▼

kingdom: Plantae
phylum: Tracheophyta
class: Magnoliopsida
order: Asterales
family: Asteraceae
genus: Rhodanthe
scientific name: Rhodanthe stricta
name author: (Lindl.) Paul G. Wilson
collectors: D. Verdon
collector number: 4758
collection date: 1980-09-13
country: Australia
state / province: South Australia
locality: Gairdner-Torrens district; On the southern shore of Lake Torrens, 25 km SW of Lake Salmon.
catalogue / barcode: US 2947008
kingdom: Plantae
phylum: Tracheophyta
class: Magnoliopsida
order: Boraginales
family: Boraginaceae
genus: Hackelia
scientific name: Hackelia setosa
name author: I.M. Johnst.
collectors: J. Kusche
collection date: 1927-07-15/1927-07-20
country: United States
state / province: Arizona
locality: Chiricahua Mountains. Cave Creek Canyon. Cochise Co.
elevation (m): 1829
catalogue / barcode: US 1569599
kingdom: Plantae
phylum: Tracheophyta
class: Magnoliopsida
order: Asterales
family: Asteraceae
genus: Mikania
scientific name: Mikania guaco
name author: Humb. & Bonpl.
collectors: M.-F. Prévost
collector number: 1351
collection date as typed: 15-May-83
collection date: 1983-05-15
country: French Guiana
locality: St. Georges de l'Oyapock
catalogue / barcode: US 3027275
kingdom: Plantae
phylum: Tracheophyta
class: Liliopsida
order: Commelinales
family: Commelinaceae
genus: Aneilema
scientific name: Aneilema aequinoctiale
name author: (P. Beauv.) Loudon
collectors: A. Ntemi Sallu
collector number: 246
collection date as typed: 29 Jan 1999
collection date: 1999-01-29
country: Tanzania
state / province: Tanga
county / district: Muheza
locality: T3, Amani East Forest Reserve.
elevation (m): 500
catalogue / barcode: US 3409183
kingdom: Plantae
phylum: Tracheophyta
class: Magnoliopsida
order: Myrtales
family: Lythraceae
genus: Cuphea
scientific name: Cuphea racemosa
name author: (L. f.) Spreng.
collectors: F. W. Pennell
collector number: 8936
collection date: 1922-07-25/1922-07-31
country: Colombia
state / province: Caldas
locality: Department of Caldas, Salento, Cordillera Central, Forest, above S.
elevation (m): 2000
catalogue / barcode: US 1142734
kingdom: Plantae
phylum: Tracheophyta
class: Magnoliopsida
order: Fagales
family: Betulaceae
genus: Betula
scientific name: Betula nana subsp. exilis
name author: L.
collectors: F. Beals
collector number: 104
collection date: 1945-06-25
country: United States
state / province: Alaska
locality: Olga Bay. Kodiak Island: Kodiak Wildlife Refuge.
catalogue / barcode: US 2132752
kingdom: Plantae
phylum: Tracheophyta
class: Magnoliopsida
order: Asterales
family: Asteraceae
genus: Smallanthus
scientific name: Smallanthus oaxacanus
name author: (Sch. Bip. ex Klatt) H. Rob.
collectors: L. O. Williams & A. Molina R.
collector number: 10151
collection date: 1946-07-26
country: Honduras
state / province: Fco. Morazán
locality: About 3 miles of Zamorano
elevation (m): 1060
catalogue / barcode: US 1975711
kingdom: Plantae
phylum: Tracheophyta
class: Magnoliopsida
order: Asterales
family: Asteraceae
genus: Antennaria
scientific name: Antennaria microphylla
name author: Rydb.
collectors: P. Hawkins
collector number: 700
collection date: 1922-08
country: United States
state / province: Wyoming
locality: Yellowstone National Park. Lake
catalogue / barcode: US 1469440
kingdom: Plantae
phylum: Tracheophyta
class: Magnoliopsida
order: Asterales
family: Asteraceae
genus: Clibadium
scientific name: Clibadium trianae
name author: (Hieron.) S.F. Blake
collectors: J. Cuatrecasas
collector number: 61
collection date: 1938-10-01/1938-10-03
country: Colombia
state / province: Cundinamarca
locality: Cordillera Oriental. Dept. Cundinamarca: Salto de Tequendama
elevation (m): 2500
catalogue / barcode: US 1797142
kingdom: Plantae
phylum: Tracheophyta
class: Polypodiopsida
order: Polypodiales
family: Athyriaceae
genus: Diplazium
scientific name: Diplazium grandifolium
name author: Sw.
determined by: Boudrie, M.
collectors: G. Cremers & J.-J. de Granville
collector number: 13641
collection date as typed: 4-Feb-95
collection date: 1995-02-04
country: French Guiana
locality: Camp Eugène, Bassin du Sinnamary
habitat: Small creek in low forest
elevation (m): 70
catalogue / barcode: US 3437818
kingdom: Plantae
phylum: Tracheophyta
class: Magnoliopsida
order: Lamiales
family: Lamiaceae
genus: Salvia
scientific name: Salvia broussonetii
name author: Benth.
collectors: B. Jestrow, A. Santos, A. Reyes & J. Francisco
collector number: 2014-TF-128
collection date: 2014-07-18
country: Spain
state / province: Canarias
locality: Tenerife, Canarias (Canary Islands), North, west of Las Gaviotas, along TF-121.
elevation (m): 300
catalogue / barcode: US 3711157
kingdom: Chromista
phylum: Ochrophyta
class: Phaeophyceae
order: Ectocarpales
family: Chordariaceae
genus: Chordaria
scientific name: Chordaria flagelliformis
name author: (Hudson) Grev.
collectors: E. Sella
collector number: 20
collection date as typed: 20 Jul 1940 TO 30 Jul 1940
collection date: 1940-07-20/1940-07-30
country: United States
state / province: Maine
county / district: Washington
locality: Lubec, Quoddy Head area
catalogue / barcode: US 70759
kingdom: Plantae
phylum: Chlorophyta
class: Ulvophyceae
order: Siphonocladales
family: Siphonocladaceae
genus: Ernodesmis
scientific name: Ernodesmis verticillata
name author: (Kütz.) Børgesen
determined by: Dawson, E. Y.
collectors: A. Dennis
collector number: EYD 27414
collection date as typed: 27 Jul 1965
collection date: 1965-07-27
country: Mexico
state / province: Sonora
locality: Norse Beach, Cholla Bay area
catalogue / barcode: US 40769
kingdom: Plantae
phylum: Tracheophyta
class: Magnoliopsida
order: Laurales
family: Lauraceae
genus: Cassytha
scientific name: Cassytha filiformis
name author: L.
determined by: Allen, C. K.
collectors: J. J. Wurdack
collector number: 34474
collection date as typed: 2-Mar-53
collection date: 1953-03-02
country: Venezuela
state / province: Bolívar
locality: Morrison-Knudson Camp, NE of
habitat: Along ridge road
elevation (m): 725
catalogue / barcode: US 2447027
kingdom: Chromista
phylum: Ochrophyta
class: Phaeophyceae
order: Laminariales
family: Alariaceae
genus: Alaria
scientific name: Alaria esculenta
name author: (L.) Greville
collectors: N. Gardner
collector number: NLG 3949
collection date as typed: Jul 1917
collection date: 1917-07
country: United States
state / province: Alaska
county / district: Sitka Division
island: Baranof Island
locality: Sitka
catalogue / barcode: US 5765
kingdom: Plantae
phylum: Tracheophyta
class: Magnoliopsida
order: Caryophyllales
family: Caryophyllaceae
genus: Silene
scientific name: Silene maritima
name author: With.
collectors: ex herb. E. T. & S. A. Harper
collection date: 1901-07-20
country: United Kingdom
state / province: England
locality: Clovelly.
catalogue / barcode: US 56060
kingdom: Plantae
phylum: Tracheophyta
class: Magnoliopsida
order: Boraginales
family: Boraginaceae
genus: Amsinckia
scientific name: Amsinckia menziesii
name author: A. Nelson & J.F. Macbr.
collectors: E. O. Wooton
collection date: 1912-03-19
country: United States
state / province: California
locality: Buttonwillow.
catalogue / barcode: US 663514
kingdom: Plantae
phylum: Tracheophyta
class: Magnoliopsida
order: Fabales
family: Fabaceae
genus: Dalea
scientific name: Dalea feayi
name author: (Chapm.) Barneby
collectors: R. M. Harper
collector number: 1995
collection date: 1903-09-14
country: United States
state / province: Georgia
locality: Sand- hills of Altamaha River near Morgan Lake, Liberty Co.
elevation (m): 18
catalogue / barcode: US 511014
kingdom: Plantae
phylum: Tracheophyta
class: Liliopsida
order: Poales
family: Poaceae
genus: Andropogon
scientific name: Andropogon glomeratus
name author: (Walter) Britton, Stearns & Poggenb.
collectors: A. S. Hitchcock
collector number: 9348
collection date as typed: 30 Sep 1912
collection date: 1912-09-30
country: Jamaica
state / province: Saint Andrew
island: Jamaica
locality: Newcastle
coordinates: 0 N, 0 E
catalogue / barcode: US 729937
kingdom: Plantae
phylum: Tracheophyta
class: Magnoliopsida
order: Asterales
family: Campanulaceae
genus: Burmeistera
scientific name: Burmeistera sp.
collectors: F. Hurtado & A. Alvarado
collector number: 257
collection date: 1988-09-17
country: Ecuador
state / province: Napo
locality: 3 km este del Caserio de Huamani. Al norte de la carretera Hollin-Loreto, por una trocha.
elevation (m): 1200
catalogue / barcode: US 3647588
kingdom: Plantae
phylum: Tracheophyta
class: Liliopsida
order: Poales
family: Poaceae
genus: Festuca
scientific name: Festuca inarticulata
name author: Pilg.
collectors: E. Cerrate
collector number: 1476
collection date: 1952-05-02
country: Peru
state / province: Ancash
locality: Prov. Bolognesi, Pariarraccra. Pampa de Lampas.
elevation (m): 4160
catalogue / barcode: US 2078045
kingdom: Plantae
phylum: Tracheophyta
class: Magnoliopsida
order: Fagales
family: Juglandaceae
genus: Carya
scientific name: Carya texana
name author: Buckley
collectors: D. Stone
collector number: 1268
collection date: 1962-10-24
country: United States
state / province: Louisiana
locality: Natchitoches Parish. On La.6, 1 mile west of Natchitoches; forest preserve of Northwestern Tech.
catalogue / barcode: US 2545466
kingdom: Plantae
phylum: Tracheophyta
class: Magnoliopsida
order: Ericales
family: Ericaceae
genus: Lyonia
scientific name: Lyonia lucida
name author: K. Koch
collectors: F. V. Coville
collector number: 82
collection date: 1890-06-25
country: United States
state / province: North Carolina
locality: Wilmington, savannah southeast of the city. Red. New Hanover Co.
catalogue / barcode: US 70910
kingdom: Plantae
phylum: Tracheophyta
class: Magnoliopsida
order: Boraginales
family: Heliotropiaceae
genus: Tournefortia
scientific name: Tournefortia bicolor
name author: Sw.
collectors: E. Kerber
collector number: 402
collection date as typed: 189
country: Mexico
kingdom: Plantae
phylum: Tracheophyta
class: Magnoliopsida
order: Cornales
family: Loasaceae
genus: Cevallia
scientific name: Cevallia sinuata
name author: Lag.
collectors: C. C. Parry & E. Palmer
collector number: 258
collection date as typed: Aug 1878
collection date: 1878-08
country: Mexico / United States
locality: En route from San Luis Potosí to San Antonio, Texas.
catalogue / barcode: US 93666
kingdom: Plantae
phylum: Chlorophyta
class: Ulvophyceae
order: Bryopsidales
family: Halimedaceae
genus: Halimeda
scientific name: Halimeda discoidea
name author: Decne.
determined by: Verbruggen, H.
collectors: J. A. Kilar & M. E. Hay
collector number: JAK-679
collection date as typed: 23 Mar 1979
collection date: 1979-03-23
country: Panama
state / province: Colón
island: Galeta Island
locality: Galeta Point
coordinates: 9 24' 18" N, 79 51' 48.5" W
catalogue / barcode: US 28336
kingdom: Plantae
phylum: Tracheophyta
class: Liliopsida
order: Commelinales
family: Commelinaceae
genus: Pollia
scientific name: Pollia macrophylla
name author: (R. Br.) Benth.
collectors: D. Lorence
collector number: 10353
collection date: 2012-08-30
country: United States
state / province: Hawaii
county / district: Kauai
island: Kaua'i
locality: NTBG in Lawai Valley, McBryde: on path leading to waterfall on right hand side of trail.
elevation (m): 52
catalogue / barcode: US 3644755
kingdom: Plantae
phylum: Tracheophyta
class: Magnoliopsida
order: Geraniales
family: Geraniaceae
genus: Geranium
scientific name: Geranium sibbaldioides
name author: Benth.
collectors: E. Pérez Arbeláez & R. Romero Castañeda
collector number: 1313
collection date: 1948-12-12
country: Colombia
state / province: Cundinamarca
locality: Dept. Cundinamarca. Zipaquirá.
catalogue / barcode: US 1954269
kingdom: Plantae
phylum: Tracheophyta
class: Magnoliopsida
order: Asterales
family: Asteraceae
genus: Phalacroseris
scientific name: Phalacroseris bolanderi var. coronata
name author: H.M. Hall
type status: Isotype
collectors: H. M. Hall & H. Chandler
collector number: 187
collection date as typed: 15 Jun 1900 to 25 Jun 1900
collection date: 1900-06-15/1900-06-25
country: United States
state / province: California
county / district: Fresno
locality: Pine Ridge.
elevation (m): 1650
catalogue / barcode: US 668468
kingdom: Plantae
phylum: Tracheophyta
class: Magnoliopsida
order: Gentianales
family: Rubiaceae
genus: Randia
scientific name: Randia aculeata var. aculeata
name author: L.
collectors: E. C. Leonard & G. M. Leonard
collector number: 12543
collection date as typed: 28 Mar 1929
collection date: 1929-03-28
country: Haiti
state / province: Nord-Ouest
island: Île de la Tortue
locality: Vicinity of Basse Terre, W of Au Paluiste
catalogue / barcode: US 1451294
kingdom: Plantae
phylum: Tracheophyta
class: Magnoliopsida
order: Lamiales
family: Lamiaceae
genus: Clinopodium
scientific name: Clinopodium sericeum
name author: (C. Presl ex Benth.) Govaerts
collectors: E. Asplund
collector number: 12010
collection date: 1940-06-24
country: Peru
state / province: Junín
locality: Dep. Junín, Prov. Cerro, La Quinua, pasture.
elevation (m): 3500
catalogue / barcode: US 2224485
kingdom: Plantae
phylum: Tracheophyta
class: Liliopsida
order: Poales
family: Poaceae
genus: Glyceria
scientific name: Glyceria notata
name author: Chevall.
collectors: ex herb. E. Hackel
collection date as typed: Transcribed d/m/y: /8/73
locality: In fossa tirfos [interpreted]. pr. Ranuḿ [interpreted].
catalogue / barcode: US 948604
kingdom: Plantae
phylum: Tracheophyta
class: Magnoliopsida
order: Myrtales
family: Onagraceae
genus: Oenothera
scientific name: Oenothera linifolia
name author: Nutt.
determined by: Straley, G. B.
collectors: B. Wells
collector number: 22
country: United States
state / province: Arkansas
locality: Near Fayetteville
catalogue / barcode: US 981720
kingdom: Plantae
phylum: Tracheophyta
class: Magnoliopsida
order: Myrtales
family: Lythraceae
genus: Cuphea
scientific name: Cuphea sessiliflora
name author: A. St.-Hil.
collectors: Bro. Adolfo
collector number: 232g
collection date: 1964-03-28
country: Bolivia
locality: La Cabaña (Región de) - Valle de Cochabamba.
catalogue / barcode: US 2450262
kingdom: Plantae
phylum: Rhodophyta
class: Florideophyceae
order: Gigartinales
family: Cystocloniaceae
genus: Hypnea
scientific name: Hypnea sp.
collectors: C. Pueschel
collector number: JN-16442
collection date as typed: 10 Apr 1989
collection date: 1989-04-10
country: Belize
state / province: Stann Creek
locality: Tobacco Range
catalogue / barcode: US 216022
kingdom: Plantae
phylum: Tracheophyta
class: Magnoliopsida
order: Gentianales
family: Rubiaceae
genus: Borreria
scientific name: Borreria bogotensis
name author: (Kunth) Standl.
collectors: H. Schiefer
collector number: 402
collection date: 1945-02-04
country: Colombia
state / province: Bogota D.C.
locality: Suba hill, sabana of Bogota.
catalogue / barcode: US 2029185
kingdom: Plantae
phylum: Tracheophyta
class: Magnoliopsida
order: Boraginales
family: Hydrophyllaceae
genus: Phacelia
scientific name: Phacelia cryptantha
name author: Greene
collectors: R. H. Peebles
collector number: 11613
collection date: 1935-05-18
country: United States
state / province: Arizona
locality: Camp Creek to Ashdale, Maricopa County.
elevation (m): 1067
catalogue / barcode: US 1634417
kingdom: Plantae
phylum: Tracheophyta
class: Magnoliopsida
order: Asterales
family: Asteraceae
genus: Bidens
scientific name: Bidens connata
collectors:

▲

▶ **Given request**
Take the rows that begin with the one containing "collector number: 700" and end with the one containing "collection date: 1995-02-04", and write them out again with "catalogue / barcode" swapped for "catalog number" and everything else left unchanged.

▶ **Answer for this exercise**
collector number: 700
collection date: 1922-08
country: United States
state / province: Wyoming
locality: Yellowstone National Park. Lake
catalog number: US 1469440
kingdom: Plantae
phylum: Tracheophyta
class: Magnoliopsida
order: Asterales
family: Asteraceae
genus: Clibadium
scientific name: Clibadium trianae
name author: (Hieron.) S.F. Blake
collectors: J. Cuatrecasas
collector number: 61
collection date: 1938-10-01/1938-10-03
country: Colombia
state / province: Cundinamarca
locality: Cordillera Oriental. Dept. Cundinamarca: Salto de Tequendama
elevation (m): 2500
catalog number: US 1797142
kingdom: Plantae
phylum: Tracheophyta
class: Polypodiopsida
order: Polypodiales
family: Athyriaceae
genus: Diplazium
scientific name: Diplazium grandifolium
name author: Sw.
determined by: Boudrie, M.
collectors: G. Cremers & J.-J. de Granville
collector number: 13641
collection date as typed: 4-Feb-95
collection date: 1995-02-04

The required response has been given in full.